当然,水平仪也不是万能的,若对手与自己实力差距悬殊,远远超过了一个大境界,它就没什么大用了。且它的作用范围也有限,超出一定距离,便可脱离它的影响。
两大神器傍身,嵇惟安原以为自己怎么也能与蓬山真君打个有来有回,谁知一番对招下来,他不得不承认,他确实不是蓬山真君的对手。
此人招式凝练,称得上朴实无华,且几乎没有借助任何外力。就连手中佩剑,都是宝器堂能够买到的价格最实惠的青锋剑。
“怎么,蓬山真君是想劝我收手,不要自不量力么?”嵇惟安笑得邪气。
“非也。”陈官立于树梢,剑背在身后,另一只手掐着剑诀,虽未出手,却是蓄势待发状。他道:“我只是想告诉你,我明知你打不过我,仍对你出手,非君子之道。”
嵇惟安挑眉,“那你不打了?”
陈官:“不,今日我不做君子。”
话音既落,剑诀出。
陈官的剑一改刚才的平稳,变得轻盈、灵动,犹如清风徐来、水波不兴,却在刹那间,直取嵇惟安面门。
嵇惟安微微色变,迅速闪避,却仍被削掉了一缕头发。那缕头发慢慢悠悠往下落时,陈官的青锋剑再次袭来。
他甚至能一手挥剑,一手施术,却丝毫不对冲、不慌乱。
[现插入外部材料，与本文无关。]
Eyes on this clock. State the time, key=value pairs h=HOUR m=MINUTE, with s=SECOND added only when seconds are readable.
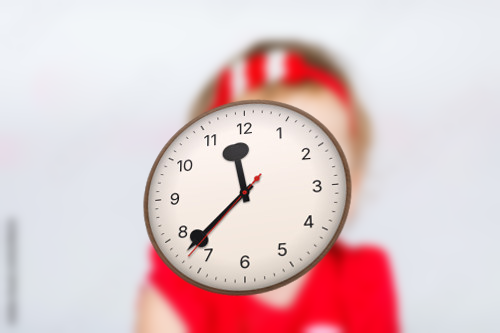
h=11 m=37 s=37
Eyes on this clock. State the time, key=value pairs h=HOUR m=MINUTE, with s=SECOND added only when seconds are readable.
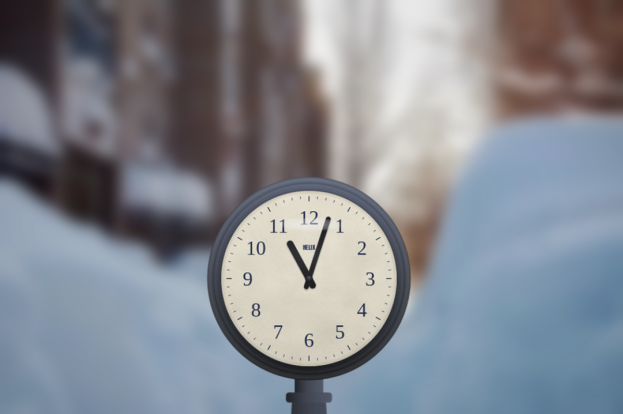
h=11 m=3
凝水如风,出剑如神,明明是个天生的水灵根,动起来却如缥缈之风。
陈官的剑挥起来轻盈无声,把嵇惟安打落在地时发出的声响,却是实心的。
“砰!”嵇惟安在地上砸出一个坑,扬起尘土万千。他拄着剑爬起来时,内里仍一阵翻江倒海,嘴角也渗出了鲜血。但他看向陈官时却还在笑,甚至真心实意地夸赞他:“蓬山真君好身手。”
陈官并不废话,继续打便是了,打到人没力气说话,他便也不说了。
嵇惟安刚开始还能嘴硬几句,后来当真是喘得上气不接下气,干脆往那树下一坐,剑也不捡了,一副混不吝的模样,“你打吧。”
你蓬山真君不是说今日不做君子么?那我已手无寸铁,你打啊。
“不要脸!”二师兄第一个从旁蹿出,一脚踹过去,“小师弟不要上他的当,让师兄来!”